Les origines du conflit
L'histoire remonte à 2015, quand Sam Altman convainc Elon Musk de cofonder OpenAI, promettant un laboratoire à but non lucratif dont « la technologie appartiendrait au monde ». Elon Musk investit 38 millions de dollars. En septembre 2017, alors qu'Elon Musk menace de couper les vivres s'il n'obtient pas la garantie qu'OpenAI restera une organisation à but non lucratif, Altman lui répond par courriel : « Je reste enthousiaste à l'égard de la structure à but non lucratif ! »

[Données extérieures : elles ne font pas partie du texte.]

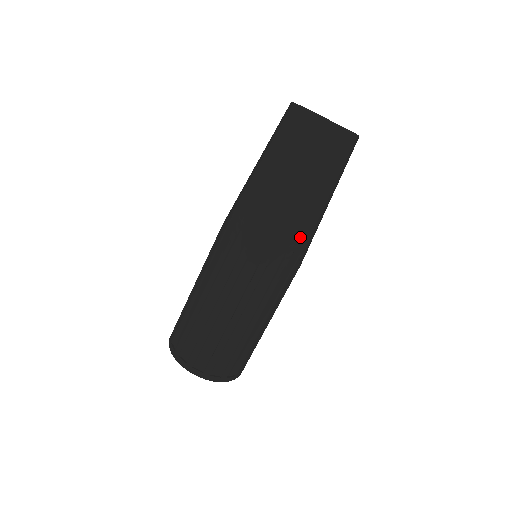
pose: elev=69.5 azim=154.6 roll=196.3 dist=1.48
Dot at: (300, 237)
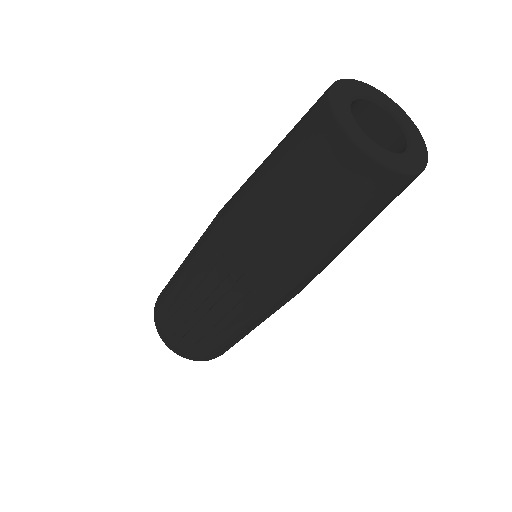
Dot at: (283, 272)
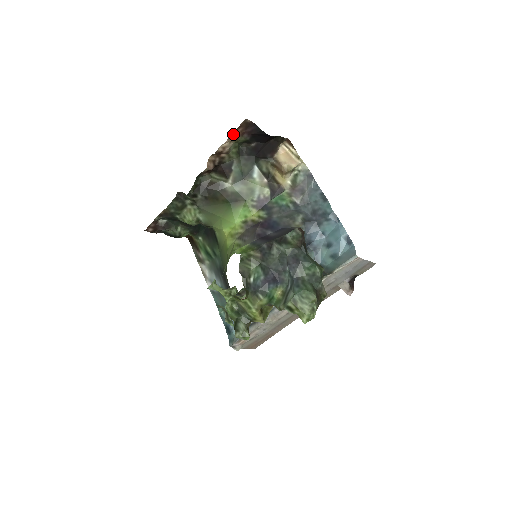
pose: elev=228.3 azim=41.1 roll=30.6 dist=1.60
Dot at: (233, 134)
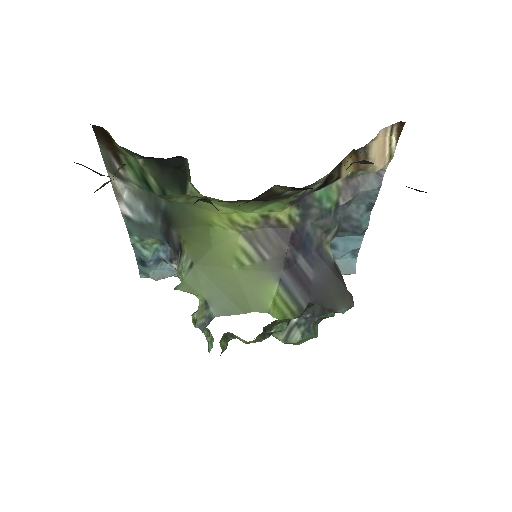
Dot at: occluded
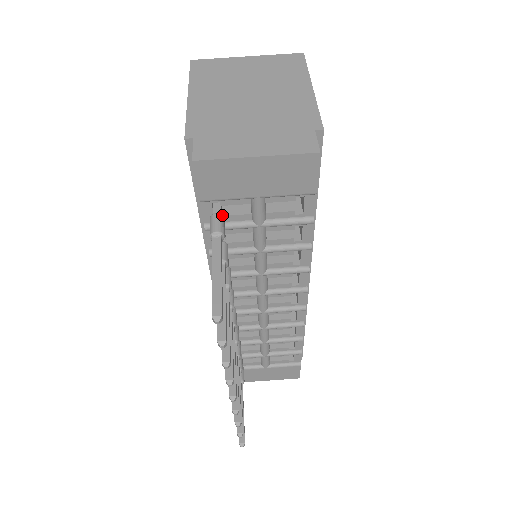
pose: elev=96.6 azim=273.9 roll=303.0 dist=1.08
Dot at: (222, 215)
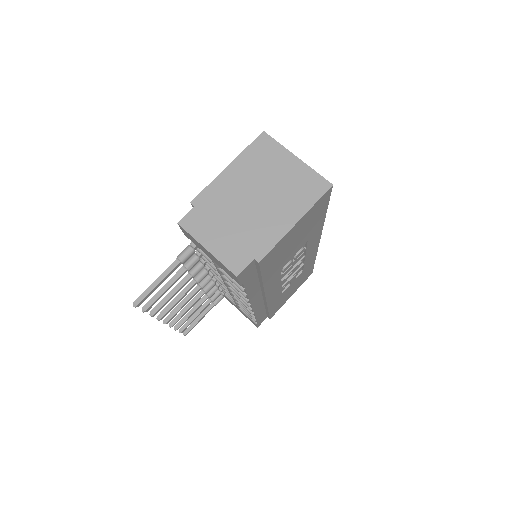
Dot at: (193, 250)
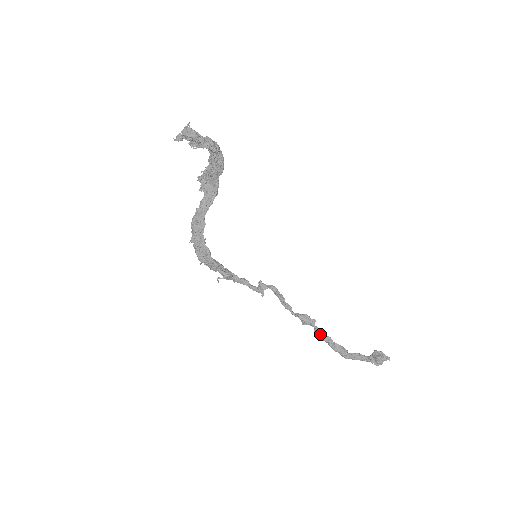
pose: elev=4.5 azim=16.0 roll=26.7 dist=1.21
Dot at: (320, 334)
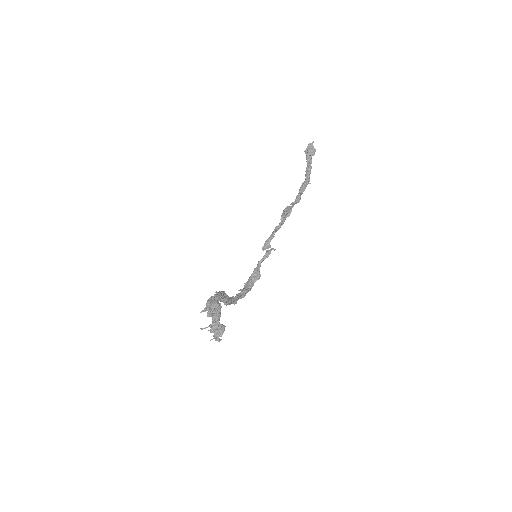
Dot at: (296, 203)
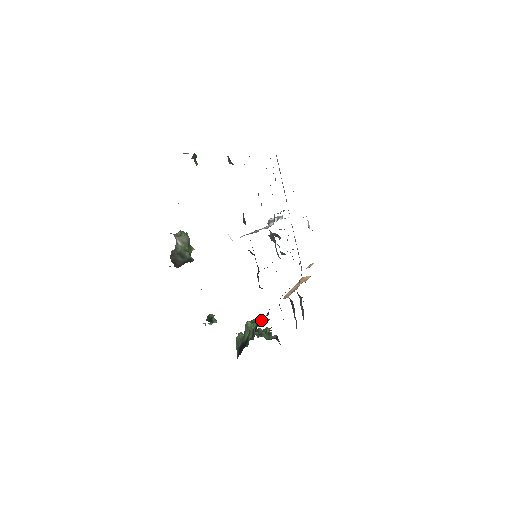
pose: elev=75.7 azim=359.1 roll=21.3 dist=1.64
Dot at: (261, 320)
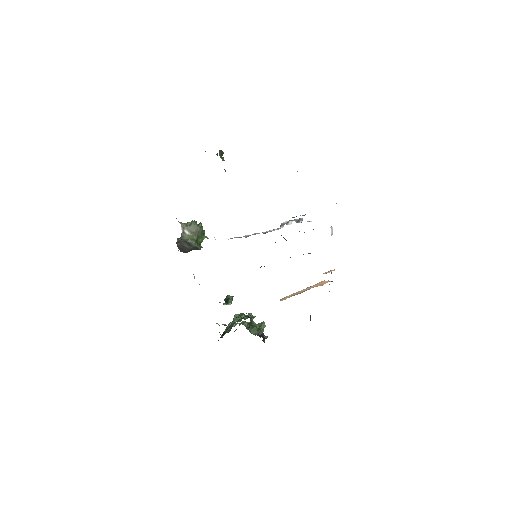
Dot at: occluded
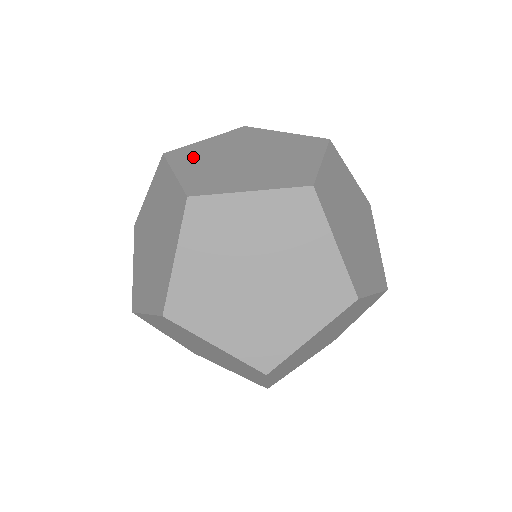
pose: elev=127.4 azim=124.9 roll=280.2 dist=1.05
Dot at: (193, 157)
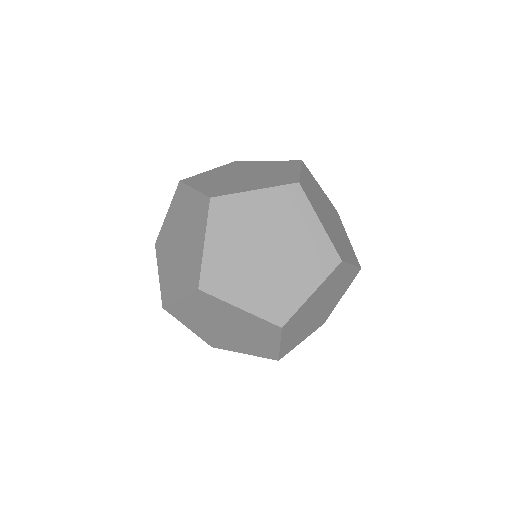
Dot at: (229, 223)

La transformation commerciale
Quelques mois plus tard, la fondation OpenAI crée sa filiale commerciale. En 2019, Microsoft commence à y investir, portant son engagement à 13 milliards de dollars, une participation désormais valorisée à environ 135 milliards. Dix ans plus tard, OpenAI est devenu un colosse commercial valorisé 852 milliards de dollars, préparant son entrée en bourse. Elon Musk, lui, a monté son propre laboratoire, xAI, récemment absorbé dans SpaceX, valorisée 1 250 milliards de dollars, en lice pour devenir l'introduction en bourse la plus monumentale de l'histoire du capitalisme.
Les questions juridiques
La juge Yvonne Gonzalez Rogers, qui a décidé que le verdict du jury ne serait que consultatif, doit trancher trois questions d'ici mai : OpenAI a-t-elle violé sa mission philanthropique originelle ? S'est-elle enrichie injustement au détriment de ses engagements ? Ses liens avec Microsoft violent-ils le droit de la concurrence ?
Les demandes de Musk
Outre le retour d'OpenAI à son statut non lucratif, ce qui bloquerait son entrée en bourse, Elon Musk demande à la justice d'évincer Sam Altman et Greg Brockman, cofondateur et président d'OpenAI, et de rompre les liens avec Microsoft, dont le patron Satya Nadella est attendu à la barre. Elon Musk, qui réclamait jusqu'à 134 milliards de dollars de dommages, a finalement renoncé à tout bénéfice personnel, s'engageant à verser les éventuelles réparations à la fondation OpenAI. La juge, sceptique, s'est réservée de fixer elle-même les réparations.
La défense d'OpenAI
OpenAI estime qu'Elon Musk savait déjà qu'un tournant commercial était inévitable et que la rupture n'a été provoquée que par son exigence de contrôle absolu. L'entreprise considère cette affaire comme une manœuvre anticoncurrentielle favorable à xAI et a déposé des contre-plaintes. « Cette affaire a toujours été motivée par l'ego, la jalousie et le désir de ralentir un concurrent », a répété l'entreprise en avril. Elle dénonce notamment la création discrète par Musk en mars 2023 de xAI, quelques jours avant qu'il ne propose un moratoire de six mois sur le développement de l'IA.
Témoin clé : Shivon Zilis
Témoin clé d'Elon Musk, Shivon Zilis, mère de quatre de ses enfants, sera auditionnée. OpenAI attaquera sa crédibilité : elle a siégé à son conseil d'administration de 2020 à 2023 tout en dissimulant sa relation avec Musk. Par SMS, elle lui demandait en 2018 si elle devait rester « proche et amicale » d'OpenAI « pour que les informations continuent de circuler ».
Un procès à enjeux
S'il a remporté une victoire symbolique en obtenant ce procès, le patron de SpaceX l'aborde affaibli. Outre la limitation du jury à un rôle consultatif, la juge a réduit le champ de ses griefs et rejeté plusieurs demandes qui auraient orienté les délibérations en sa faveur. L'issue de ce procès pourrait redéfinir le contrôle de l'intelligence artificielle.